------ Source data

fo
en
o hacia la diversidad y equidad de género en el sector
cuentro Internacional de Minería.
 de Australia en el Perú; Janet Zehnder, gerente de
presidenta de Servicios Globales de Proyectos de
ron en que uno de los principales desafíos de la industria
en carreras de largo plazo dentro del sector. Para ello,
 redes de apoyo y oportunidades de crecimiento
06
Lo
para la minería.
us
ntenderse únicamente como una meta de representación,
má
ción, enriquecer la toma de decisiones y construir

------------

* **Task description**
From the line holding "ron en que uno" through the final line of the data above, copy every line exactly as written. Include nothing else.

* **Written reply**
ron en que uno de los principales desafíos de la industria
en carreras de largo plazo dentro del sector. Para ello,
 redes de apoyo y oportunidades de crecimiento
06
Lo
para la minería.
us
ntenderse únicamente como una meta de representación,
má
ción, enriquecer la toma de decisiones y construir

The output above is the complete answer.